Le projet de loi ne se limite pas à ces enjeux sociaux. On y trouve également des mesures en matière de défense nationale, de sécurité aux frontières et d’immigration. Le texte prévoit notamment un renforcement de la frontière entre le Mexique et les États-Unis, ainsi que la construction de nouvelles centres de détention pour les personnes migrantes, ce qui suscite une controverse supplémentaire.
Que disent les sondages ?
D’après le média Newsweek, l’opposition à cette loi a progressé de 10 points depuis l’officialisation du projet par le président Trump en avril dernier. À cette époque, son taux d’approbation était relativement équilibré, avec 41 % des sondés manifestant leur désaccord contre seulement 28 % en faveur. Cependant, plusieurs enquêtes d’opinion à travers tout le pays ont depuis publié leurs résultats, qui révèlent un décalage croissant entre la perception de l’opinion américaine et le soutien apporté à ce projet de loi.

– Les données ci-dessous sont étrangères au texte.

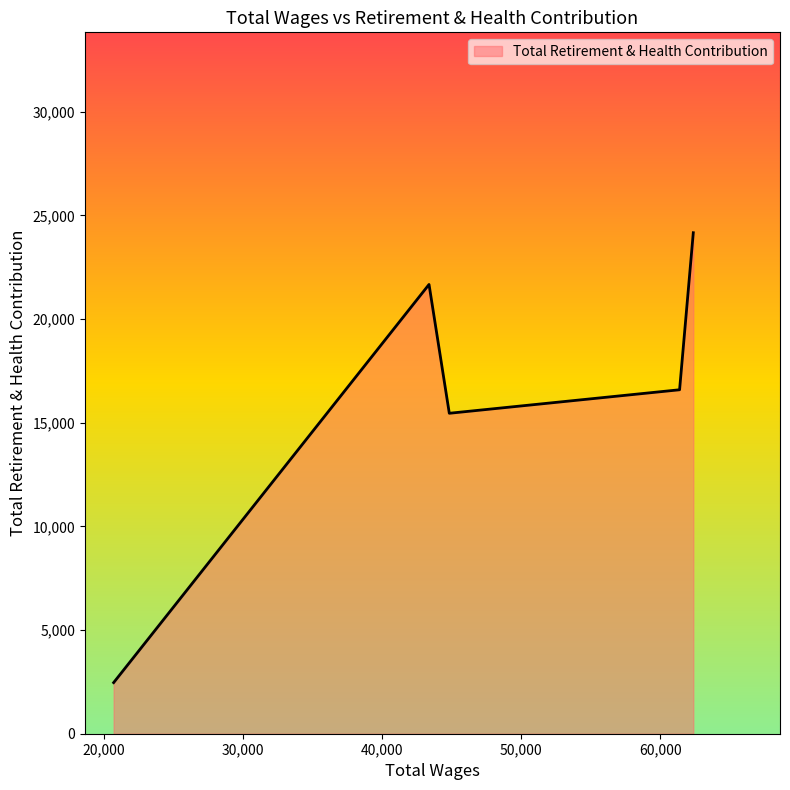

What is the sum of all values?

80344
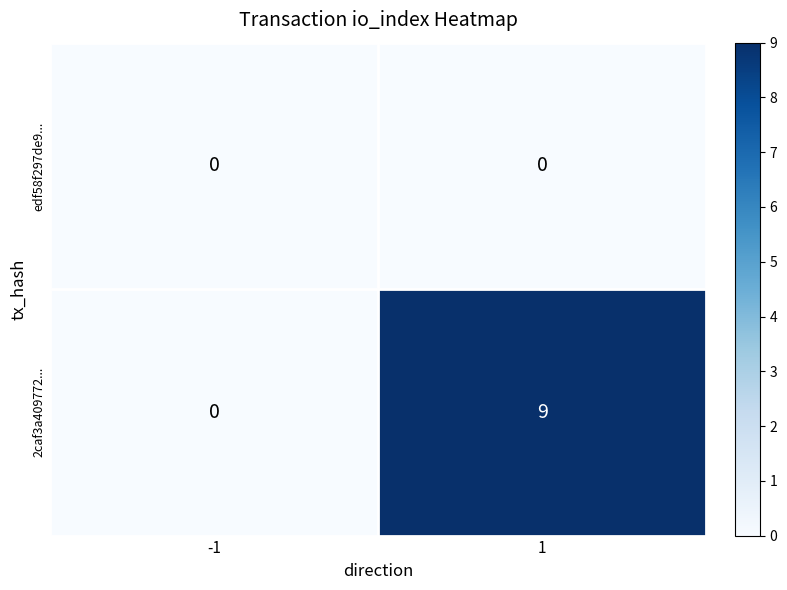

What is the maximum value shown in the chart?

9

Les enquêtes se suivent et ne se ressemblent pas forcément, mais toutes montrent une tendance claire : la majorité des Américains se disent préoccupés par cette législation et ses impacts potentiels. Voici quelques-uns des résultats des principales études de ceux qui expriment leur ressenti sur le sujet :
- L’économiste / YouGov : 42 % d’opinions favorables, 54 % défavorables
- Silver Bulletin : 45 % favorables, 52 % défavorables
- Rasmussen : 49 % de soutien, 48 % d’opposition
- Navigator Research : 47 % favorable, 52 % défavorable (avec 61 % disant que la situation économique va mal)
- Quantus Insights : 47 % en faveur, 49-50 % contre
- Morning Consult : 47 % favorable, 50 % défavorable
- Université Quinnipiac : 41 % d’approbation, 54 % de désapprobation
- Reuters / Ipsos : 41 % en faveur, 57 % contre
- Gallup : 40 % d’opinion positive, 57 % négative
- Cygnal : 47 % de soutien, 51 % d’opposition
Ces chiffres illustrent une tendance préoccupante pour l’administration Trump, montrant que la majorité des Américains ne soutiennent pas la nouvelle législation.

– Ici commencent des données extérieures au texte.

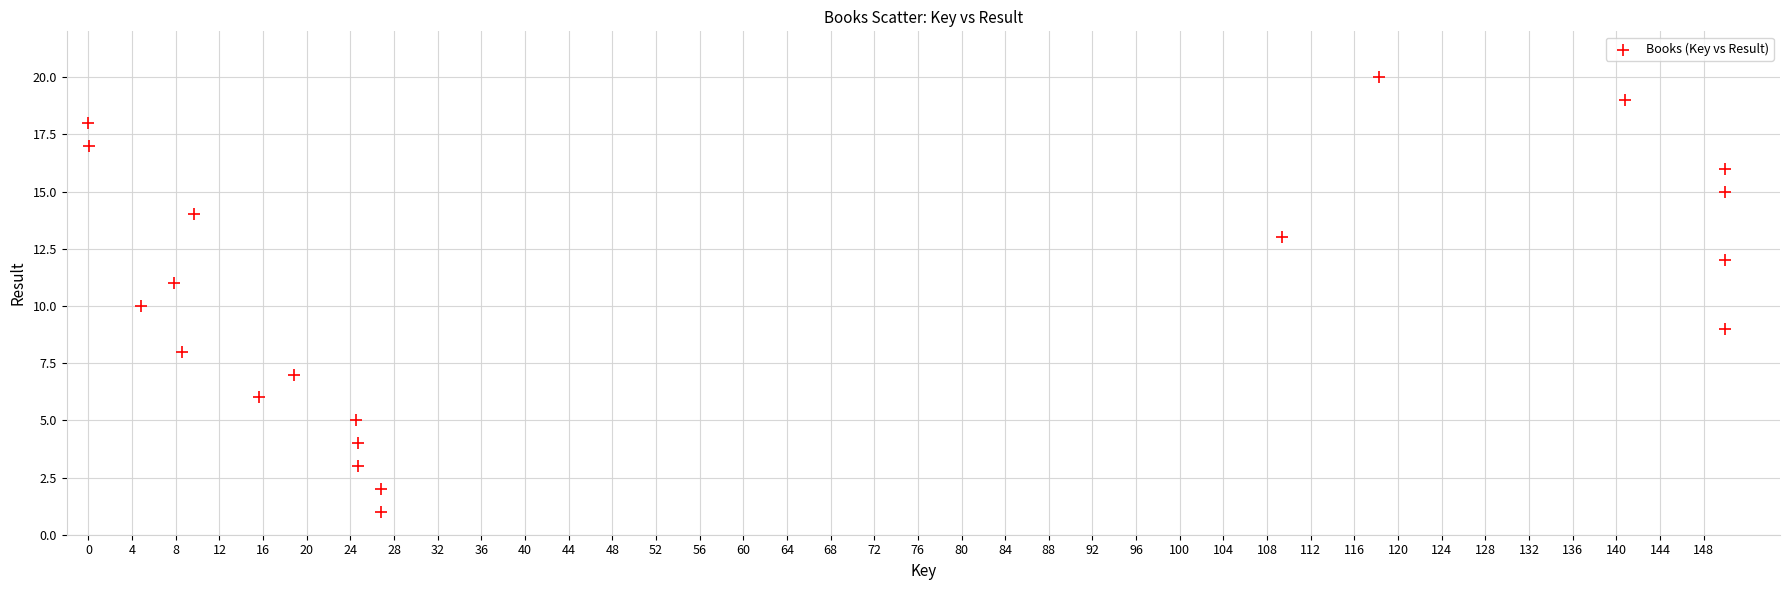

What is the range of Y values (max minus min)?

19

Le président Trump affiche l’un des plus faibles taux d’approbation de l’histoire présidentielle
Selon le journal Democrat & Chronicle, ces résultats de sondages mettent en évidence que les préoccupations majeures des citoyens américains tournent actuellement autour de l’inflation, de la gestion de l’économie et de la santé publique. La perception de la performance du président est donc fortement influencée par ces enjeux cruciaux.

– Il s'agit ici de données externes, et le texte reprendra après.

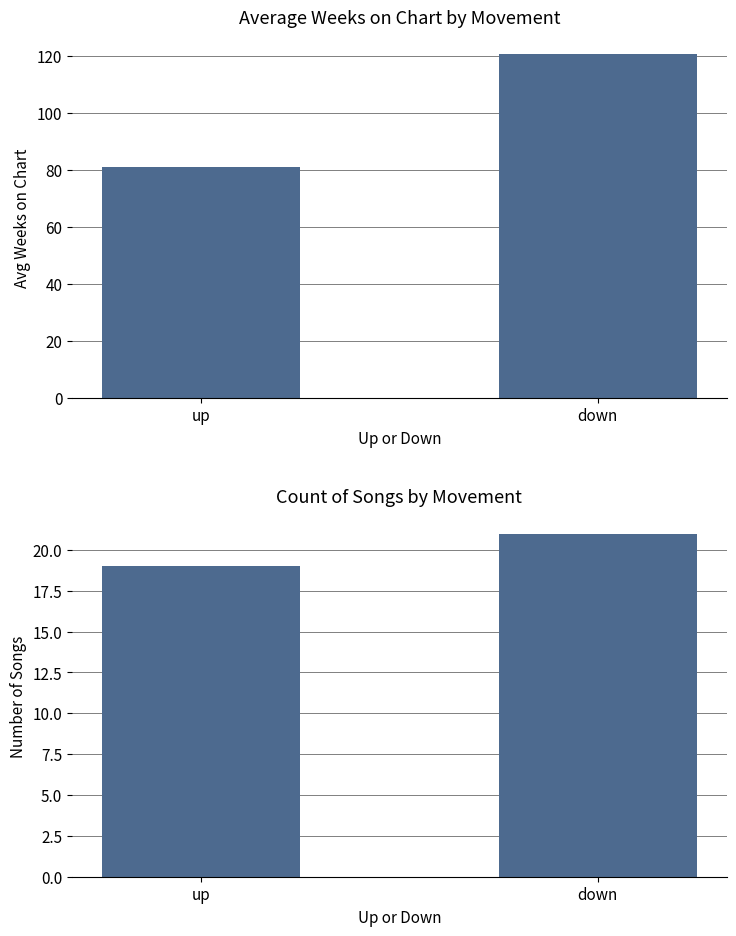

Count the number of categories in the chart.

2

Plusieurs facteurs expliquent la fluctuation des taux de popularité d’un président. D’après la chaîne ABC News, ces chiffres peuvent évoluer à tout moment en fonction de la manière dont le chef de l’État et son gouvernement gèrent les crises, mettent en œuvre leurs politiques ou réagissent aux circonstances. En juin, une autre enquête menée par Gallup a révélé que Donald Trump affichait un taux d’approbation de seulement 40 % lors de ses première et seconde années à la Maison Blanche, ce qui en fait le plus faible de tous les présidents américains dans leurs premières années de mandat.
Voici un aperçu de l’état de santé politique des présidents américains lors de leur premier année en fonction (en juin) :
- Joe Biden (juin 2021) : 56 % d’approbation
- Donald Trump (juin 2017) : 38 % d’approbation
- Barack Obama (juin 2009) : 61 % d’approbation
- George W. Bush (juin 2001) : 54 % d’approbation
- Bill Clinton (juin 1993) : 41 % d’approbation
- George H. W. Bush (juin 1989) : 70 % d’approbation
- Ronald Reagan (juin 1981) : 59 % d’approbation
- Jimmy Carter (juin 1977) : 63 % d’approbation
- Richard Nixon (juin 1969) : 63 % d’approbation
- John F. Kennedy (juin 1961) : 73 % d’approbation
Ces chiffres confirment que la popularité de Trump lors de ses premiers pas à la présidence est actuellement l’une des plus faibles de l’histoire récente, reflétant une méfiance croissante de la part de l’opinion publique face à ses décisions et à ses politiques.